As someone who has been involved with UCLA’s recreation department ever since she was a sociology student at the university, Terry’s athletic experience is expansive.
The former Bruin rower has taught classes on everything from yoga to basic movement, seeing fundamental activity as the key to staying healthy.
“If we go back to basics, back to exploring and just simple human movement and making it fun, you can achieve fitness,” Terry said. “When you are physically active, those feelings translate into other aspects of your life.”
With WRABBLE, Terry hopes that she will inspire other people, including Santa Monica residents, to embrace this type of lifestyle.
In fact, over Labor Day weekend, Terry created a Santa Monica edition of the puzzle in honor of the pier’s 100th birthday. Having lived in the city for over 11 years, Terry was inspired by local sites and landmarks, including many that go unnoticed when traveling by car. Through activities such as walking, running or biking, Terry feels that local residents can utilize the puzzles on weekends or during work breaks to exercise and explore. She even hopes to create new WRABBLE puzzles to reflect what’s going on in different areas of Santa Monica.
“It can expose people to new places that they have never seen,” Terry said. “The beach is my route for the most part, so exploring other parts will be interesting for me.”
On a typical Saturday, for example, Terry leaves her apartment on Third Street and heads straight for a walk on the beach, followed by a yoga class at Exhale Spa in Downtown. From there, it’s back to the beach to catch some sun and body board before playing a game of paddle tennis in Venice Beach. By the end of the day, Terry is ready to see a movie or grab a bite to eat with friends.
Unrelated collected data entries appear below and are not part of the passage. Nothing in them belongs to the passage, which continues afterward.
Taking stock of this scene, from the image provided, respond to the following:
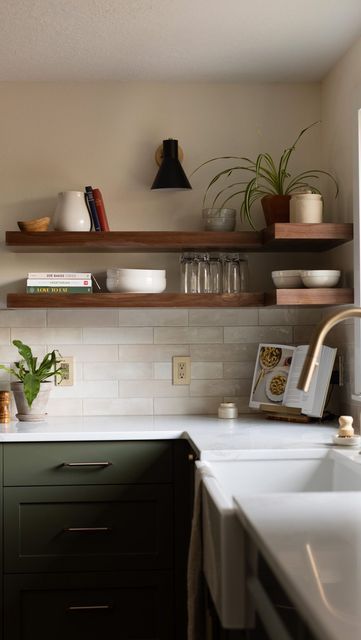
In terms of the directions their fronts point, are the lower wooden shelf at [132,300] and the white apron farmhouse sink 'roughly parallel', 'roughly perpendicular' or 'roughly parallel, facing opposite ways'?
roughly perpendicular

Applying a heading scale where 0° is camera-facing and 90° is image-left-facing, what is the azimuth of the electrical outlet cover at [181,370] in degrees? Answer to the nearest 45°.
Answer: approximately 0°

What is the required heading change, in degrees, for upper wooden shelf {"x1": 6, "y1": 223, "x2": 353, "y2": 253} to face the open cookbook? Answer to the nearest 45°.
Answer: approximately 90° to its left

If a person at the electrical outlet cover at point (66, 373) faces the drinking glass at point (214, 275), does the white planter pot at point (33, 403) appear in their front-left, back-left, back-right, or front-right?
back-right

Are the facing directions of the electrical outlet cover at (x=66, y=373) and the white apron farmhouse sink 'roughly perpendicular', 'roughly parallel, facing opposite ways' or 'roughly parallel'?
roughly perpendicular

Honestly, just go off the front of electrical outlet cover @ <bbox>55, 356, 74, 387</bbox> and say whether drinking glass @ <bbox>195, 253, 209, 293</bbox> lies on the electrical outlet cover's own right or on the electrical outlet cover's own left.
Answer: on the electrical outlet cover's own left
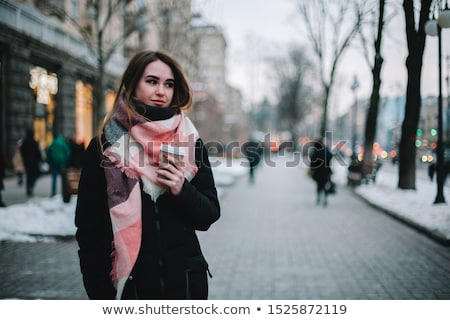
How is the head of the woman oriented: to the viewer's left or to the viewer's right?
to the viewer's right

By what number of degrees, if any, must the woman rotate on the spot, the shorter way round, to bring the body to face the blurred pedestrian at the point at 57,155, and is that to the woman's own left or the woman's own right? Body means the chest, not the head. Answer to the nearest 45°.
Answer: approximately 135° to the woman's own left

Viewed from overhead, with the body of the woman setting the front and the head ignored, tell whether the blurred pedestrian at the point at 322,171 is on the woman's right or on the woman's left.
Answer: on the woman's left

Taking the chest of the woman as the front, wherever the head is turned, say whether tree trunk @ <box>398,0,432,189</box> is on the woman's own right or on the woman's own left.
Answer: on the woman's own left

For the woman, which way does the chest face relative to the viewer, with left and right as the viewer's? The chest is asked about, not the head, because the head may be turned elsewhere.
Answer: facing the viewer and to the right of the viewer

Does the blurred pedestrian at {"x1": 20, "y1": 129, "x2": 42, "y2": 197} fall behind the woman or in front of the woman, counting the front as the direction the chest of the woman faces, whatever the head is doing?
behind
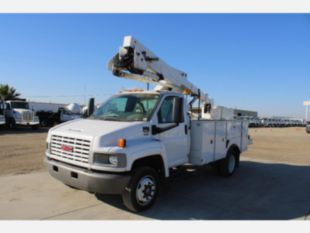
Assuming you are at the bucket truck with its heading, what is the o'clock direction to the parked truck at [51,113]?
The parked truck is roughly at 4 o'clock from the bucket truck.

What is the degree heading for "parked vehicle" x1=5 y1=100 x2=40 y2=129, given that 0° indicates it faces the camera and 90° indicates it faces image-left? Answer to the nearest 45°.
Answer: approximately 315°

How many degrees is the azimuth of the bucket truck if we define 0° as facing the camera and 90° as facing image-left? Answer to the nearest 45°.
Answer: approximately 45°

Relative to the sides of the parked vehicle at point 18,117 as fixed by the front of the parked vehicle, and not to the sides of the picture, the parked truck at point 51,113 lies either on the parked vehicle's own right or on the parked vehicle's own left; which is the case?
on the parked vehicle's own left
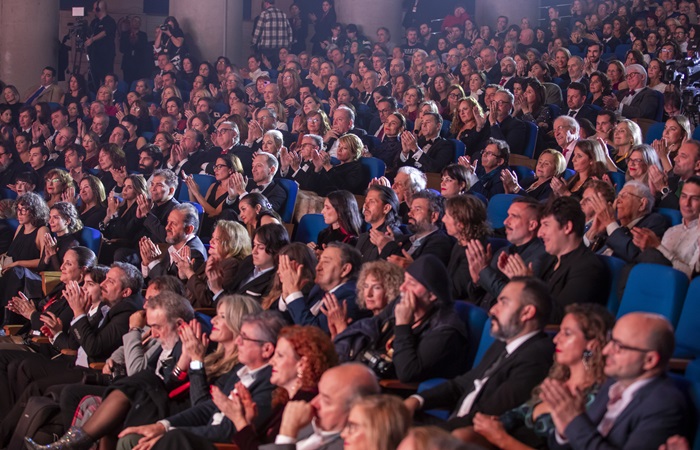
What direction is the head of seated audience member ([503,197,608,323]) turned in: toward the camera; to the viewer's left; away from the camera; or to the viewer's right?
to the viewer's left

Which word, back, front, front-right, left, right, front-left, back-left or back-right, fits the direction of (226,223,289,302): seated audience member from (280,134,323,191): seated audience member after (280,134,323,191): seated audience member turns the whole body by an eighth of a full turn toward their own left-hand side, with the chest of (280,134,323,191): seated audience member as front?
front

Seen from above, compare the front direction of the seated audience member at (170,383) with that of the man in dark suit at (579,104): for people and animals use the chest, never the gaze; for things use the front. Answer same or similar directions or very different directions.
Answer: same or similar directions

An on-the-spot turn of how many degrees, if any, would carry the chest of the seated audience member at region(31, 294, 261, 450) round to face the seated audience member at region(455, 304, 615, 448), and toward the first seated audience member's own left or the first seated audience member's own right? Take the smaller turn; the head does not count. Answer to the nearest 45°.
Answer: approximately 135° to the first seated audience member's own left

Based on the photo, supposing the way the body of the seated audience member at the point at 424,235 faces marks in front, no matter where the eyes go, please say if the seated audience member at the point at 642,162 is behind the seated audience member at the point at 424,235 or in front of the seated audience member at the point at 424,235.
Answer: behind

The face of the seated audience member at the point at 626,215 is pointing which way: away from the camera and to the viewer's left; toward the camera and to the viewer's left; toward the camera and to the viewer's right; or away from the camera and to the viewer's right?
toward the camera and to the viewer's left

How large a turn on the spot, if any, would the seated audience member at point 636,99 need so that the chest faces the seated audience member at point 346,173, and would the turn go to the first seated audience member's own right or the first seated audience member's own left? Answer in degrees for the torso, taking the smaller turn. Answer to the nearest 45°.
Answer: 0° — they already face them

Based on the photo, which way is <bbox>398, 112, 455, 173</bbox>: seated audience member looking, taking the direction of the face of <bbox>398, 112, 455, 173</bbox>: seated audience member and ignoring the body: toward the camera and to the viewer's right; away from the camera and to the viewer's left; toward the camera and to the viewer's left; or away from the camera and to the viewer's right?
toward the camera and to the viewer's left

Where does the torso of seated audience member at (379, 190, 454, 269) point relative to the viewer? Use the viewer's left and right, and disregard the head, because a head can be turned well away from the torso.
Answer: facing the viewer and to the left of the viewer
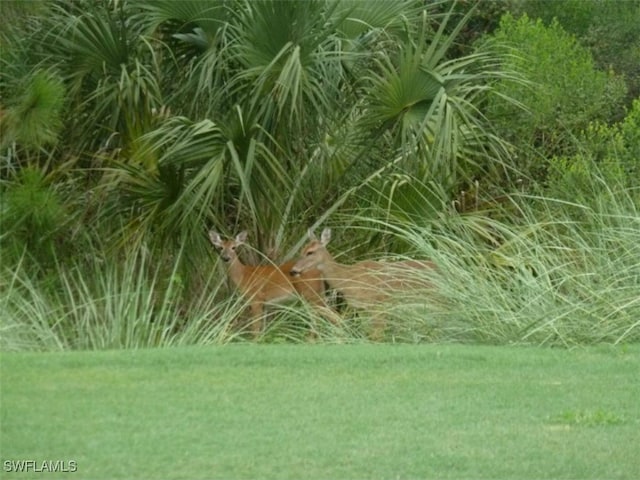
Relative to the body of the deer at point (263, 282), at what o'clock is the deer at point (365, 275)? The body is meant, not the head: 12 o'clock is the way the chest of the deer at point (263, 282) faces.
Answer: the deer at point (365, 275) is roughly at 7 o'clock from the deer at point (263, 282).

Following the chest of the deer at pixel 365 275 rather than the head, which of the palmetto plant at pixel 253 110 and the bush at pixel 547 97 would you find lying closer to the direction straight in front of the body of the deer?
the palmetto plant

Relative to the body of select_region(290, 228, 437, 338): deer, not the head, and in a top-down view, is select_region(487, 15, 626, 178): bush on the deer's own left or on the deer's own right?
on the deer's own right

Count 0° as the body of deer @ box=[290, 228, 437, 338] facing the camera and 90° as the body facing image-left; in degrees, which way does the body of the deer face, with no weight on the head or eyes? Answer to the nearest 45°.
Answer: approximately 90°

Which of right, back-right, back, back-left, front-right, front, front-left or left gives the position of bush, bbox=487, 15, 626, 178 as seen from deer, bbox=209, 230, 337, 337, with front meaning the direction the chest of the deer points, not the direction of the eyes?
back-right

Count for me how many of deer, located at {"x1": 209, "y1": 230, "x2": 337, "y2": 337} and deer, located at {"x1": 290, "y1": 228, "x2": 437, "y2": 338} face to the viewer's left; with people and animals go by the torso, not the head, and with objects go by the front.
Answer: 2

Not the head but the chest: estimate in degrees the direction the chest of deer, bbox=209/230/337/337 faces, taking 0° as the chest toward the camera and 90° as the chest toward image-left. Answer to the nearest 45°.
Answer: approximately 90°

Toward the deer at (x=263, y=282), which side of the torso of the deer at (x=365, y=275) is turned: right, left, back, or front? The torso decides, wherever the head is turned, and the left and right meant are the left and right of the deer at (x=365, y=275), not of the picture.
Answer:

“You have to have an energy balance,” Terry said.
Despite her myriad activities, Terry recognizes that not everyone is willing to get active right away. In a fitness course she teaches at UCLA, Terry always tells her students that these things take time.
“Be open to the information I’m giving you,” Terry tells them. “Somewhere down the line when something else happens and you think that might be a good idea for [you] to improve [your] health, then that’s the time for you to implement it.”
There is no secret to Terry’s fitness philosophy.
“Fitness is not rocket science,” Terry said. “Just get out and explore.”